Not to mention a true Alchemist—if obtaining sugar proves troubling, then there’s indeed a significant problem.

Though Perfikot wouldn’t claim to use the Philosopher’s Stone in Imaginary Alchemy to whimsically manifest sugar, designing an alchemy ritual to transform carbon dioxide from air into starch and then produce sugar from starch is rather simple.

This is achievable with scientific technology already in the original world, and Perfikot merely replaced the catalyst and conversion enzymes parts with alchemy.

After all, if you don’t consider alchemy, the current level of technological development in this world is roughly equivalent to early in the first industrial revolution, with biology and chemistry newly gaining momentum as they start establishing a complete scientific framework.

Exploring technological topics that were solved entering the 21st century in the original world is somewhat challenging for scientists in this world.

But with alchemy, it’s wholly different, particularly with Imaginary Alchemy—snap fingers, whatever you call comes forth.

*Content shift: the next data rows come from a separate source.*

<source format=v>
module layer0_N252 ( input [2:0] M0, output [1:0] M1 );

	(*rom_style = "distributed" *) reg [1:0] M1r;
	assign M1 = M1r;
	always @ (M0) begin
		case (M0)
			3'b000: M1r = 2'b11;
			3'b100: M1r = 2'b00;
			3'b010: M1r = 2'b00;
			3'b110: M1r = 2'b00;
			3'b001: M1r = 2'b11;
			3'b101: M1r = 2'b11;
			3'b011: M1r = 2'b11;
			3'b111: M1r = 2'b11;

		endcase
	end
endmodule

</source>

However, sugar-making technology hasn’t been widespread yet; this is a matter Perfikot just recalled a few days ago while enjoying a dessert, so she spent a day or two completing the entire alchemy ritual process of collecting carbon dioxide from air to make sugar, intending to proliferate it.

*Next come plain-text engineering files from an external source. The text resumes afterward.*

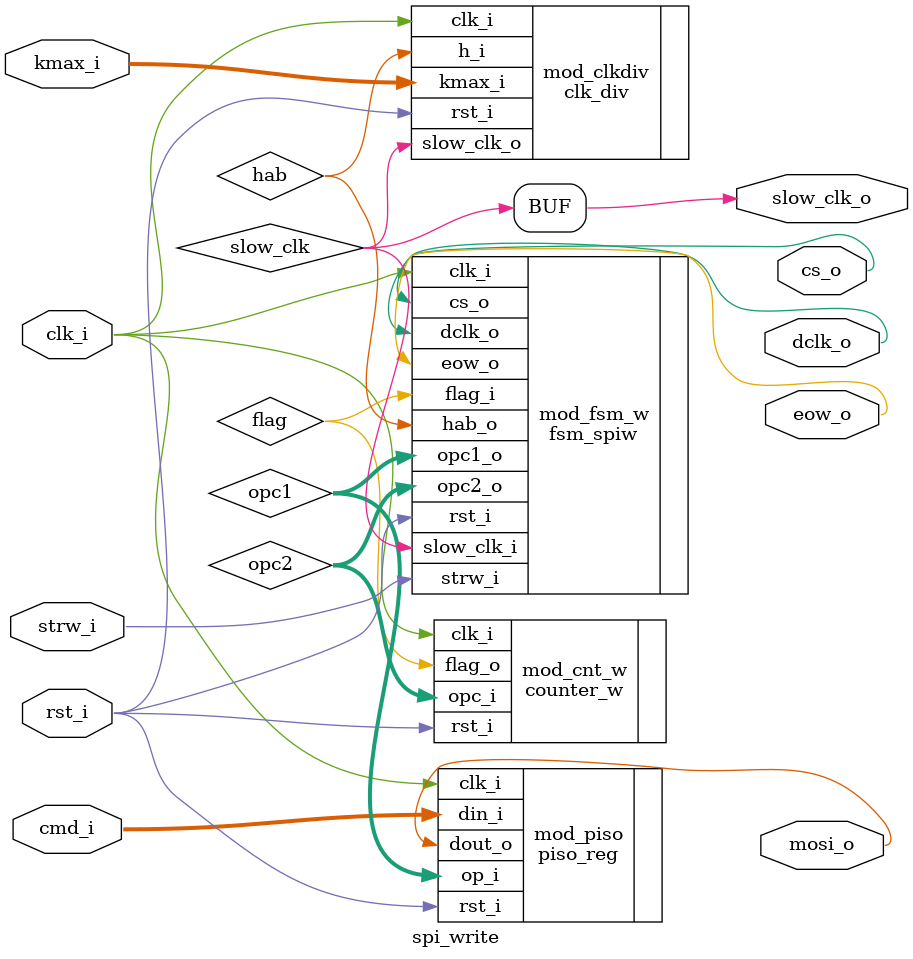
<source format=v>

module spi_write (
  input        clk_i,
  input        rst_i,
  input        strw_i,
  input  [7:0] cmd_i,
  input  [7:0] kmax_i,
  output       mosi_o,
  output       dclk_o,
  output       cs_o,
  output       eow_o,
  output       slow_clk_o
);

  wire [1:0] opc1, opc2;
  wire slow_clk, flag, hab;
  
  //localparam cmd_i = 8'b10010111;
  
  piso_reg   #(.Width(8))  mod_piso    (.rst_i(rst_i), .clk_i(clk_i), .din_i(cmd_i), .op_i(opc1), .dout_o(mosi_o));
  counter_w  #(.Width(5))  mod_cnt_w   (.rst_i(rst_i), .clk_i(clk_i), .opc_i(opc2), .flag_o(flag));
  clk_div    #(.Width(8))  mod_clkdiv  (.rst_i(rst_i), .clk_i(clk_i), .h_i(hab), .kmax_i(kmax_i), .slow_clk_o(slow_clk));
  
  fsm_spiw  mod_fsm_w (      
    .rst_i(rst_i), 
    .clk_i(clk_i),
    .strw_i(strw_i), 
    .slow_clk_i(slow_clk), 
    .flag_i(flag), 
    .opc1_o(opc1), 
    .opc2_o(opc2), 
    .cs_o(cs_o), 
    .dclk_o(dclk_o), 
    .hab_o(hab), 
    .eow_o(eow_o)
  );

  assign slow_clk_o = slow_clk;

endmodule
</source>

Today’s afternoon tea also serves as a way to promote this, at least conveying to others that she possesses sugar-making technology, which helps attract investment, doesn’t it?

Regarding this technology, Perfikot doesn’t plan to be entirely open; while sweet treats are delightful, excessive consumption also leads to various severe issues; Perfikot doesn’t wish for her subjects to become people so corpulent they drip oil while walking on roads.

Therefore, gathering some people within a limited circle to participate in the sugar production project, ensuring a sufficient amount of sugar flows into the market, suffices for her.

Additionally, this can consolidate relations with the aristocracy, right? Perfikot, although not overly concerned with these aspects, won’t deny the convenience of going with the flow.